Zoë Corby und Matthew Reisz haben einen umfassenden Artikel zu allen Facetten von Open Access in den Wissenschaften geschrieben [in: Times Higher Education; 12. November].
Er enthält viele gute Beispiele, Fakten, neue Entwicklungen und gute Argumentationen.
E. Hilf
[1] Zoë Corbyn, Matthew Reisz:
Learning to share; Times Higher Education; 12.11.2009
Mein Kommentar in THE:
A brave and well-informed article. Michael asks, why even Gold costs are so high. That is, because (again here in this article) the pyramid is looked at upside down: the present publishing market and how to have a smooth transition to the future without loosing revenue.

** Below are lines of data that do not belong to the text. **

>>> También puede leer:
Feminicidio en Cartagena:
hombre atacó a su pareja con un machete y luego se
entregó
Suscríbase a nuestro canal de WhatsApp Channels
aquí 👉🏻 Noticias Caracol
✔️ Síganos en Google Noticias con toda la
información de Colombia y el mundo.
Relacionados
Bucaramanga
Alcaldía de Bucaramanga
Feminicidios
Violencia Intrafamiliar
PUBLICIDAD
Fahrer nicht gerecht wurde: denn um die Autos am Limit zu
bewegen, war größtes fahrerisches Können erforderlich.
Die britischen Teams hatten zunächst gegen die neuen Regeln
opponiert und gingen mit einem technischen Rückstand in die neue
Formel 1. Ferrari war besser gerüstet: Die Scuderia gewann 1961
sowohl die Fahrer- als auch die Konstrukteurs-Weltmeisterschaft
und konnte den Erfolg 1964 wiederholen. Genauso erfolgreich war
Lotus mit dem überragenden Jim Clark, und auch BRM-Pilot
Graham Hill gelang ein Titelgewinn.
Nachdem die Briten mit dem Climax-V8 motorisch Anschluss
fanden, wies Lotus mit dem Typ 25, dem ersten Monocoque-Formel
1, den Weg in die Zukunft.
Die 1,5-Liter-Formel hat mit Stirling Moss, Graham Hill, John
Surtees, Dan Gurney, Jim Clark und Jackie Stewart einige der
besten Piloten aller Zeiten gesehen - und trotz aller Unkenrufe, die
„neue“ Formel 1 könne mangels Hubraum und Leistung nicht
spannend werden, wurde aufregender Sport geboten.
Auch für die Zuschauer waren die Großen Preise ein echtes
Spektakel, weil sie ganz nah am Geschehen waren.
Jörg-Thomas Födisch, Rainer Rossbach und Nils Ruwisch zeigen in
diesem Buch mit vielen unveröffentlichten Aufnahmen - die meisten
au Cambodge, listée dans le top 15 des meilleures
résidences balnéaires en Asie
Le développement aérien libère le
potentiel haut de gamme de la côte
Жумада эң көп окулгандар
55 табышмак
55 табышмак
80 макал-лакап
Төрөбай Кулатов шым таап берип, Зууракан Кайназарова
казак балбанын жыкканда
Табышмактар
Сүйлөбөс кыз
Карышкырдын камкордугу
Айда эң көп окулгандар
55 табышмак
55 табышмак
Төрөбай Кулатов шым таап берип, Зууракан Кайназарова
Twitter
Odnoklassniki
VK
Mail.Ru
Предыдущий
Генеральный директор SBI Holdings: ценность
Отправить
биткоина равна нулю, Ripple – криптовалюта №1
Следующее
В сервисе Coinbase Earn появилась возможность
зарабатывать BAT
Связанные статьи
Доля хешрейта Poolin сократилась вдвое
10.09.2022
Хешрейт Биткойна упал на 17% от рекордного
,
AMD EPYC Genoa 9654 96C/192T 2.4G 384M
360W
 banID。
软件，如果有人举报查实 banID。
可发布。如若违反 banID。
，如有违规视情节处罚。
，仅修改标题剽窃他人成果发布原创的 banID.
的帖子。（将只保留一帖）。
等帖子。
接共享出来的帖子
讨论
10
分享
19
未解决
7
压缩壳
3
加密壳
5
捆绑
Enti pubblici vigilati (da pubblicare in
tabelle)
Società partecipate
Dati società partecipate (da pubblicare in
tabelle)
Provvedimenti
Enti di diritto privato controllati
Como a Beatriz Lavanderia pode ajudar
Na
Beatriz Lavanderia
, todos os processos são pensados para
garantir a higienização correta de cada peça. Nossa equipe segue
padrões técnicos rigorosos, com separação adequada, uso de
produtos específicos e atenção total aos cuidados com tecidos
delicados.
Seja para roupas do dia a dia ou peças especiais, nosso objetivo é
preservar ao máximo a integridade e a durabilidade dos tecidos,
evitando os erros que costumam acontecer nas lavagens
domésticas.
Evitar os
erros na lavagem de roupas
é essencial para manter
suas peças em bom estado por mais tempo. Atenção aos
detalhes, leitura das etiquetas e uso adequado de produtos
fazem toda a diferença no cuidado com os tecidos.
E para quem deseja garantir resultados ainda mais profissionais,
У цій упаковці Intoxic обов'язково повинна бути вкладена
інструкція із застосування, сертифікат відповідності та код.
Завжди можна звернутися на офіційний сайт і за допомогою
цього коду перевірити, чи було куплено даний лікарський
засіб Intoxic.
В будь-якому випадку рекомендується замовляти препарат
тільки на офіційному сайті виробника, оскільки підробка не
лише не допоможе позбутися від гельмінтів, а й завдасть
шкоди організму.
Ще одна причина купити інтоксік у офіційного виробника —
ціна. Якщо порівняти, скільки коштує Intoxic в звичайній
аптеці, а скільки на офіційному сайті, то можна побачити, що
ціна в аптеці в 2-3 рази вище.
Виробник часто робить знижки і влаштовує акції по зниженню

But long term stable structure will be achieved only if the pyramid is put on its base:
1. start from the necessities of research and science: that is here: Open Access to all scientific documents relevant to be read by anyone to help the process of research.
2. look for a rational technical structure to implement this: that has been already found: Institutional Repositories with a worldwide agreed upon metadata set to allow their networking.

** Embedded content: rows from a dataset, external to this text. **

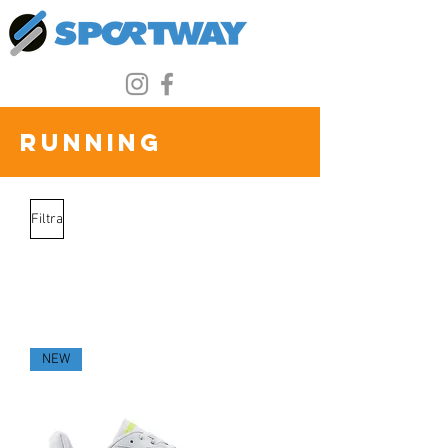
running
Filtra
Carica precedente
NEW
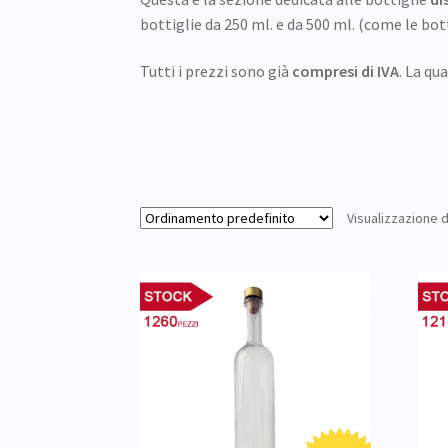
bottiglie da 250 ml. e da 500 ml. (come le bott
Tutti i prezzi sono già
compresi di IVA
. La qu
Visualizzazione di 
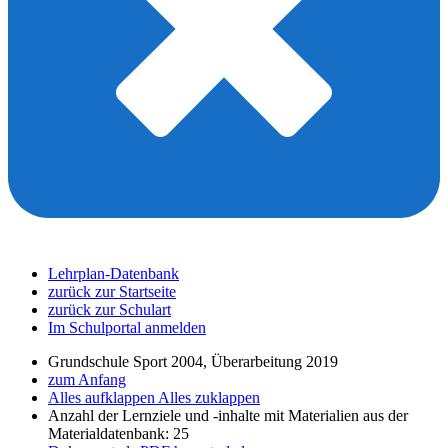
Lehrplan-Datenbank
zurück zur Startseite
zurück zur Schulart
Im Schulportal anmelden
Grundschule Sport 2004, Überarbeitung 2019
zum Anfang
Alles aufklappen
Alles zuklappen
Anzahl der Lernziele und -inhalte mit Materialien aus der
Materialdatenbank: 25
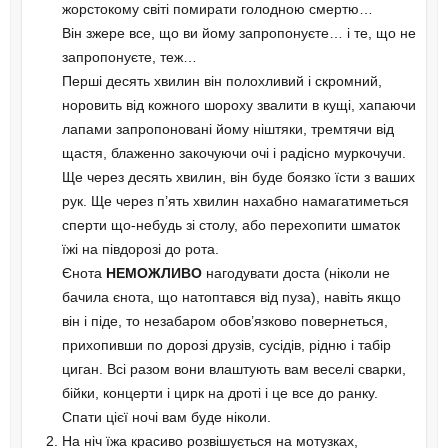
жорстокому світі помирати голодною смертю…
Він зжере все, що ви йому запропонуєте… і те, що не
запропонуєте, теж…
Перші десять хвилин він полохливий і скромний,
норовить від кожного шороху звалити в кущі, хапаючи
лапами запропоновані йому нiштяки, тремтячи від
щастя, блаженно закочуючи очі і радісно муркочучи.
Ще через десять хвилин, він буде боязко їсти з ваших
рук. Ще через п’ять хвилин нахабно намагатиметься
сперти що-небудь зі столу, або перехопити шматок
їжі на півдорозі до рота.
Єнота
НЕМОЖЛИВО
нагодувати доста (ніколи не
бачила єнота, що натоптався від пуза), навіть якщо
він і піде, то незабаром обов’язково повернеться,
прихопивши по дорозі друзів, сусідів, рідню і табір
циган. Всі разом вони влаштують вам веселі сварки,
бійки, концерти і цирк на дроті і це все до ранку.
Спати цієї ночі вам буде ніколи.
На ніч їжа красиво розвішується на мотузках,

3. Mandate, make it a must, that authors post their documents in an IR.
4. Have all necessary services as add-on in a then emerging competitive market as are: refereeing; overlay journals (which referee articles, deposited, published somewhere else, there refereed or not); print on demand; long term archiving; etc. Only by competitive services the quality of a service will be at the upper technical possible limit, and the prices will be down where they belong.
Open Access is a
precondition of the emerging scientific publication structure, not one of its features. Thus it should come first (Open Access first, publish then).